China Environmental News Digest

Daily updated Environmental news related to China

Wednesday, October 25, 2006

Cap urged on power plants' sulphur dioxide emissions

By Xin Dingding (China Daily)
Updated: 2006-10-25 06:40

US experts have suggested China's air pollution controls should start with caps on the sulphur dioxide emissions of coal power stations.

Nearly half of China's cities have heavily polluted air, according to the State Environmental Protection Administration (SEPA).

Yesterday SEPA Deputy Director Zhang Lijun told an international seminar on air quality management in Beijing that in most cities with a population more than 1 million, the percentages of sulphur dioxide and particles far exceeded the standard.

In response to the problem US researchers have suggested coal power plants need to be tackled first.

"Coal-fired power plants are major sources of sulphur dioxide, and it would be a good idea to start with them in the air pollution control campaign," said John Chang, team leader of indoor air research with the United States Environmental Protection Agency.

Chang and 65 other US experts were in Beijing for the seventh Sino-US Technology and Engineering Conference.
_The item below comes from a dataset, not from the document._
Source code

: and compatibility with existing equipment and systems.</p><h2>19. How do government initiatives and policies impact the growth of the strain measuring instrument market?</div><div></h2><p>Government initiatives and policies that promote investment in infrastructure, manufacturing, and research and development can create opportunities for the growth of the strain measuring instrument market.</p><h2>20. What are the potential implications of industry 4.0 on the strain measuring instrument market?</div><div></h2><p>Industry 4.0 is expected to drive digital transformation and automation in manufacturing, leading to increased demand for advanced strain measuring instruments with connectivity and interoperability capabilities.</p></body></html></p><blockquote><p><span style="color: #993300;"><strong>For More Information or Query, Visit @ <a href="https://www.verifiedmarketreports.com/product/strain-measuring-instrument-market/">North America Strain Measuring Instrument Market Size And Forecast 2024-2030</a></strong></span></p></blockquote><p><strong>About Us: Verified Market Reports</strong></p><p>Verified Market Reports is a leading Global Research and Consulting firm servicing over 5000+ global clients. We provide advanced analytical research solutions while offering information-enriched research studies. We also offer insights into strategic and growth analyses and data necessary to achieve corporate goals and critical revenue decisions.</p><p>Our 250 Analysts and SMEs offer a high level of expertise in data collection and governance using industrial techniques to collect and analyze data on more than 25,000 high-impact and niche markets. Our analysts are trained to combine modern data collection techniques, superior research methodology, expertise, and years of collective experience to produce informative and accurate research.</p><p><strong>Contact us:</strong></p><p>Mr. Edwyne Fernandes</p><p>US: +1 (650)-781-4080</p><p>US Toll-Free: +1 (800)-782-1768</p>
They also visited two demonstration power plants fitted with advanced desulphurization facilities.

"We were told that more coal-fired power plants would install desulphurization equipment," said Chang. "The government is determined to control air pollution, but the key will be whether these power plants permanently adopt the equipment."

The government plans to cap sulphur dioxide emissions at 23 million tons by 2010, according to the 11th Five-Year Plan.

Coal-fired power plants alone emit more than 60 per cent of the total sulphur dioxide pollution, with SEPA statistics showing that 16 million tons out of the total 25.5 million tons of sulphur dioxide was emitted by coal power stations.

China currently lacks a continuous emission monitoring system to provide data and a basis for implementing a reward-punishment system for power stations, said Chang.